-- Start Reading passage --
Re: unset does not act as expected on namerefs

[Greg Wooledge]

On Tue, May 26, 2015 at 05:02:43PM -0400, Shawn Wilson wrote:
> If there's no good reason to keep this as is (some use case where
> this might be wanted and breaking backward compatibility - I can't
> see anyone actually *wanting* it this way) shouldn't it be changed?
> A behavior can be documented and still be bad.

Well, there are multiple aspects to this issue.

The first is that "declare -n" is very new (only since bash 4.2), so
most script writers either aren't aware of it yet, or haven't had
much chance to use it.  It's hard to have a good understanding of
how to use something properly without some experience.
-- End Reading passage --
-- Start Given entries --
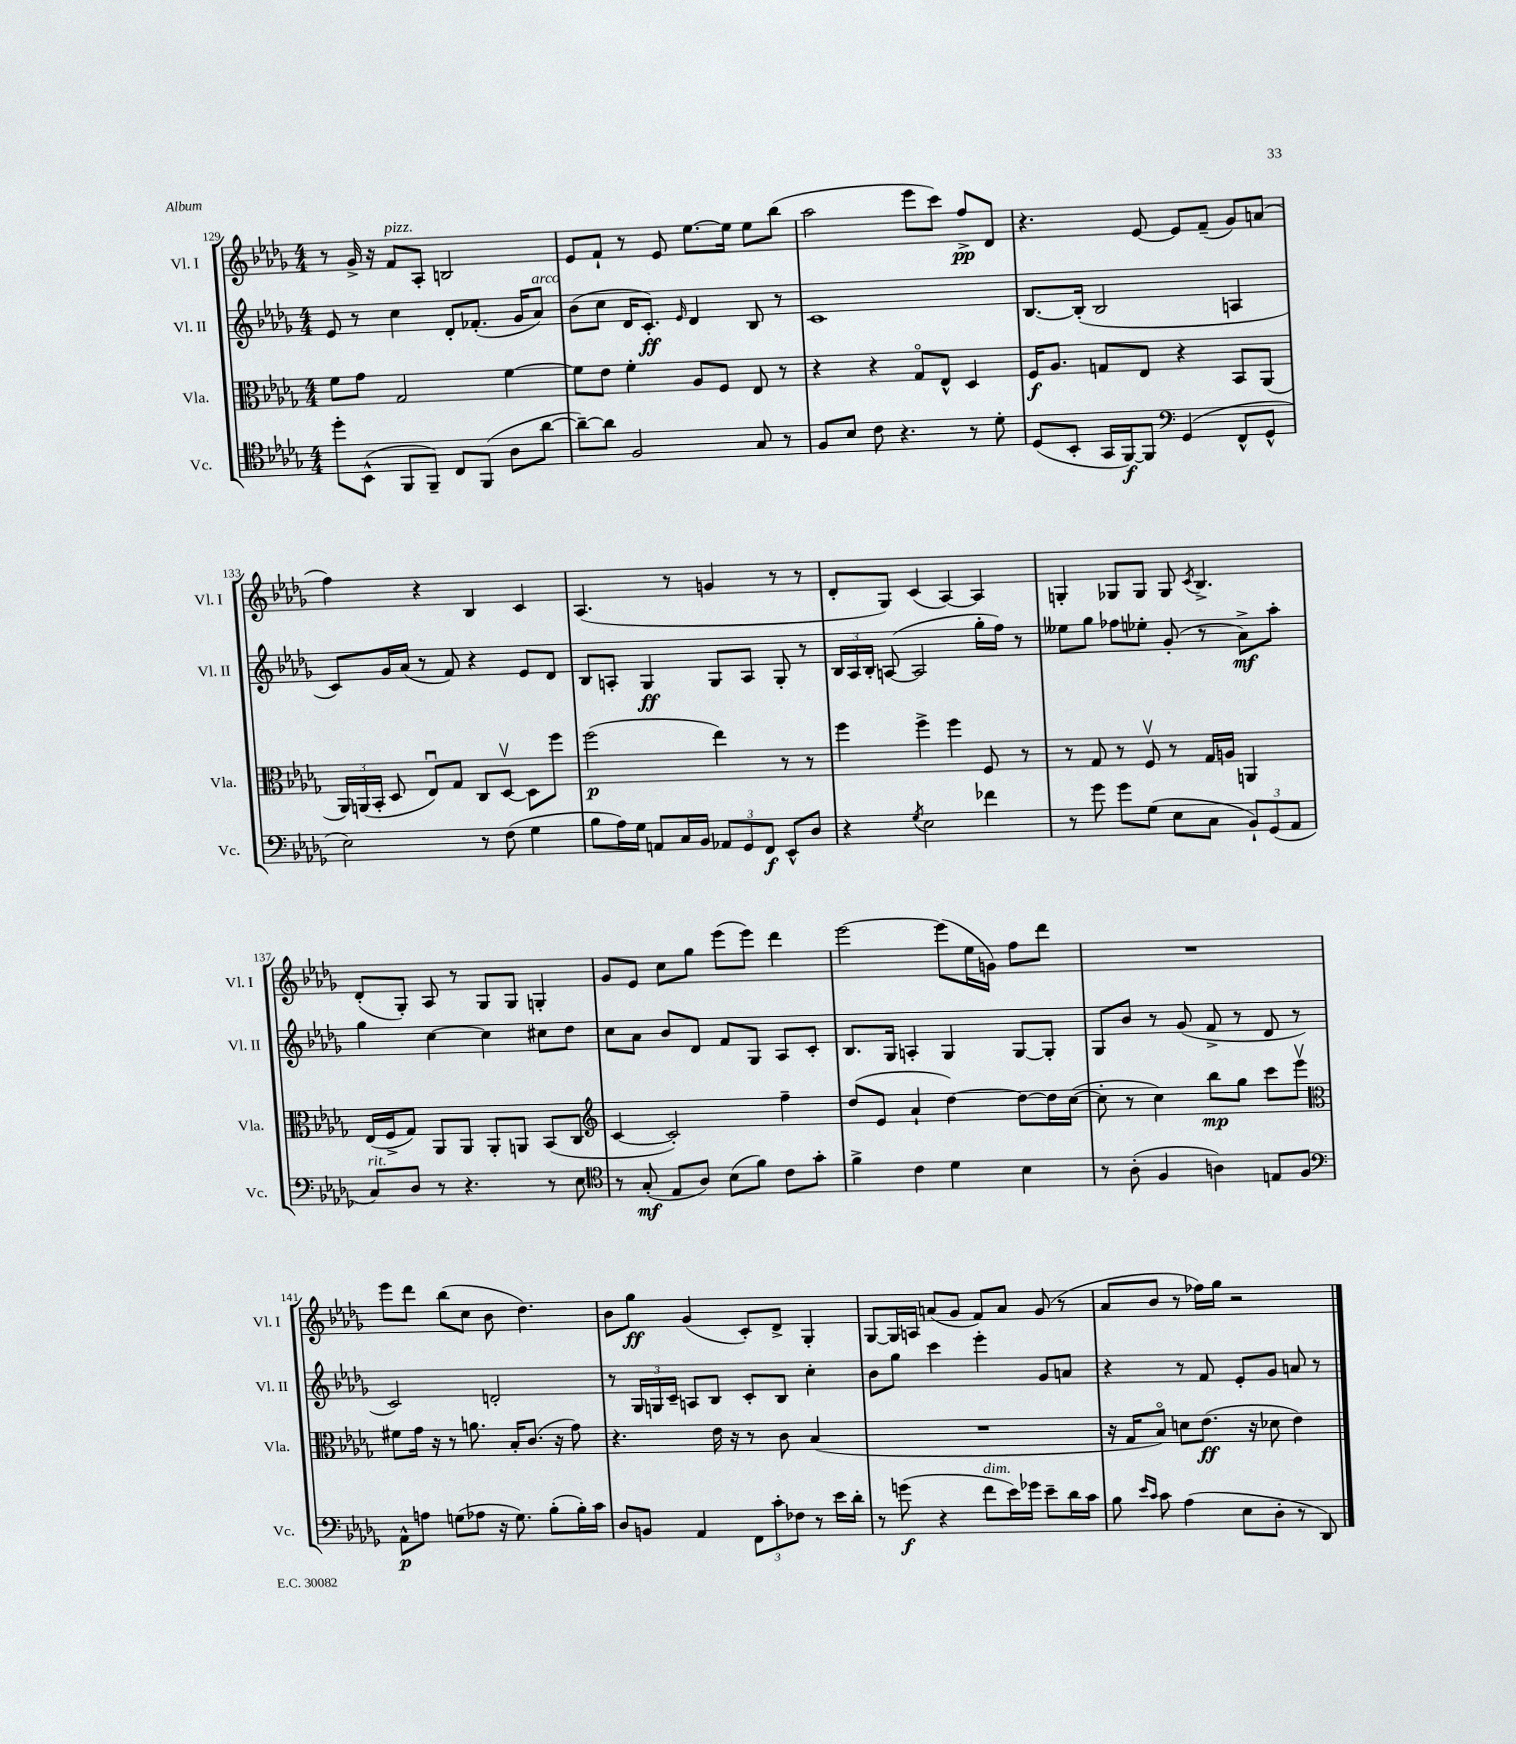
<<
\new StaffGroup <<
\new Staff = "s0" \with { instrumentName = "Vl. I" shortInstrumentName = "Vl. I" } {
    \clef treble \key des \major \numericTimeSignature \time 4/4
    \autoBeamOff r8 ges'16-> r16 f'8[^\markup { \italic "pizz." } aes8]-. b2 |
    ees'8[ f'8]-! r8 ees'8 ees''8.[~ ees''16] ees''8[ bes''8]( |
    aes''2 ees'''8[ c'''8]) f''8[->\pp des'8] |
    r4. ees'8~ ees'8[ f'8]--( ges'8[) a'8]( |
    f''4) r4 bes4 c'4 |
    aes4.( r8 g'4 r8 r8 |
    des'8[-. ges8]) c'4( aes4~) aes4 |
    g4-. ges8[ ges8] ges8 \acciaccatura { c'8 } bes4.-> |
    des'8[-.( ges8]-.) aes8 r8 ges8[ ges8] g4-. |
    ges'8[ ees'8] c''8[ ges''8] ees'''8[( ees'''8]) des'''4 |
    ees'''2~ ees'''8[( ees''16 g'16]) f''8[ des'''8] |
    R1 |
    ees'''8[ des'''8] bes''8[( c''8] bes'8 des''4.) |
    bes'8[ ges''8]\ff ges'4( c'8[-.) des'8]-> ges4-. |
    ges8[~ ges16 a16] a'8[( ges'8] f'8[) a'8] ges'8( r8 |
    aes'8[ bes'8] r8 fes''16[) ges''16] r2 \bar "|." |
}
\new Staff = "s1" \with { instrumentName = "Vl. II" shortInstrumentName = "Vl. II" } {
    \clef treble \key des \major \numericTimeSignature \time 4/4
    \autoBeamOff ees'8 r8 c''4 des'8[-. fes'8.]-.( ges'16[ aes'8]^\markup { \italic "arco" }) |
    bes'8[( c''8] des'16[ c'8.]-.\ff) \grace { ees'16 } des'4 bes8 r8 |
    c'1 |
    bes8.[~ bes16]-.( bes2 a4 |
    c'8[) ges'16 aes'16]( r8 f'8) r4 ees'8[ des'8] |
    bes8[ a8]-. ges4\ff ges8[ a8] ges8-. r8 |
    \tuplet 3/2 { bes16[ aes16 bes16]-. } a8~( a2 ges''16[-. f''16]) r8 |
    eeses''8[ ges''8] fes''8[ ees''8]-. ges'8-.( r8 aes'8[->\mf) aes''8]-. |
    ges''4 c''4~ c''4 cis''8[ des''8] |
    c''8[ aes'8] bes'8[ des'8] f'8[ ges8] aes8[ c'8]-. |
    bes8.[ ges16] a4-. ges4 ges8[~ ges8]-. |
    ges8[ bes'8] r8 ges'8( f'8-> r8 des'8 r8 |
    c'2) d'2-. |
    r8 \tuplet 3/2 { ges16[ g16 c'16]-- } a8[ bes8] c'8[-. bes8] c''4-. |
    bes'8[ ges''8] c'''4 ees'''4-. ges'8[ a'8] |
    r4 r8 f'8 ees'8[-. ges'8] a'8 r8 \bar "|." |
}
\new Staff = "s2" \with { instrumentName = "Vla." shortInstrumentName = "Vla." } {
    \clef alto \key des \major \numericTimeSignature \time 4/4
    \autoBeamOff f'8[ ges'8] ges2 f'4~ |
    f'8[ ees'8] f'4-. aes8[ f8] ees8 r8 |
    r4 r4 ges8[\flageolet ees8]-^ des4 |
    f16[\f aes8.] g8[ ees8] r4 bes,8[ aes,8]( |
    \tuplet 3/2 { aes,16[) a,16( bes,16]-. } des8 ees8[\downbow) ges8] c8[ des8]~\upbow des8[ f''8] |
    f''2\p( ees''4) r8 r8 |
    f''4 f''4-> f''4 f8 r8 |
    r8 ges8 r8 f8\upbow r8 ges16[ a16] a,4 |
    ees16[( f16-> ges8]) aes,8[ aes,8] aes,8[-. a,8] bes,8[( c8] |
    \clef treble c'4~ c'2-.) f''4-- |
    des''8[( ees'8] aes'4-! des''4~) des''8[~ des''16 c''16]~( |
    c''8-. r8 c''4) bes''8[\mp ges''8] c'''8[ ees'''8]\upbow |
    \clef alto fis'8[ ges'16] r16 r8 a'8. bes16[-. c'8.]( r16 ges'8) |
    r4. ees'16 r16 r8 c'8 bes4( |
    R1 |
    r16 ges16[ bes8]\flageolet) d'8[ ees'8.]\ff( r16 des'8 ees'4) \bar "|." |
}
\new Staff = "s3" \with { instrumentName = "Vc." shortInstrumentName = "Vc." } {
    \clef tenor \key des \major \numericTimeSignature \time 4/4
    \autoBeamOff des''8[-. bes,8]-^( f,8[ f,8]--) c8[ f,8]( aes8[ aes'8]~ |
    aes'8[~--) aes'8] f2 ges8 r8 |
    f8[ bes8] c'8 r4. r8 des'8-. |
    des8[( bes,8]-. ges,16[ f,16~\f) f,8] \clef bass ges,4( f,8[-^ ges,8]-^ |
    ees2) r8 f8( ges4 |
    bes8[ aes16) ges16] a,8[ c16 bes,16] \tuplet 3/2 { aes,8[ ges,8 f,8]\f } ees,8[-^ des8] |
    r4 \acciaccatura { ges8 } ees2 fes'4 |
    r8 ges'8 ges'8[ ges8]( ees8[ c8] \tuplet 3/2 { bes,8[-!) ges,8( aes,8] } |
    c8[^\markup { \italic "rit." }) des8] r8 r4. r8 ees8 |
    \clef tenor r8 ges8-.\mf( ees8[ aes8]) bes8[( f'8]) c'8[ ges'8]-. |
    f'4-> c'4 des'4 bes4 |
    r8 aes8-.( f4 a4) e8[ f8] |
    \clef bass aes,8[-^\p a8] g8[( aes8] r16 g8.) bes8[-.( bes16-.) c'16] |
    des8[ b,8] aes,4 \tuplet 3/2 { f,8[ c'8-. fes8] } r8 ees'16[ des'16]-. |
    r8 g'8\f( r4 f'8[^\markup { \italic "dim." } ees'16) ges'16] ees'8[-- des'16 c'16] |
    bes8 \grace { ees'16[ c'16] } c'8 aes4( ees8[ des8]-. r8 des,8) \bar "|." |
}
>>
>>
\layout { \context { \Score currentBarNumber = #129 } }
-- End Given entries --
- _Problem_
Extend the mailing-list reply about unset and namerefs, starting right after its last sentence.

- _Result for this task_
The second is that bash's "declare -n" is, in its current implementation,
not robust enough for general use.  It has two major issues, which I've
documented on my wiki, which I'll summarize here:

 1) It doesn't cross scopes.  It's not like Tcl's upvar at all.  It
    only refers to a variable in the same scope (which, following the
    standard bash rules, means it'll recursively search upward until
    it finds a matching variable by name).  What this means is that
    while you might EXPECT this to work:

    f() {
        declare -n foo="$1"
        foo=set_by_f
    }

    It won't work in the general case.  Demonstration:

    imadev:~$ f() { declare -n foo="$1"; }
    imadev:~$ g() { declare -n foo="$1"; f foo; }
    imadev:~$ foo=bar
    imadev:~$ g foo
    bash: warning: foo: circular name reference

    So, you can't use it to pass variable names from a caller to
    a function.  You STILL have namespace collisions.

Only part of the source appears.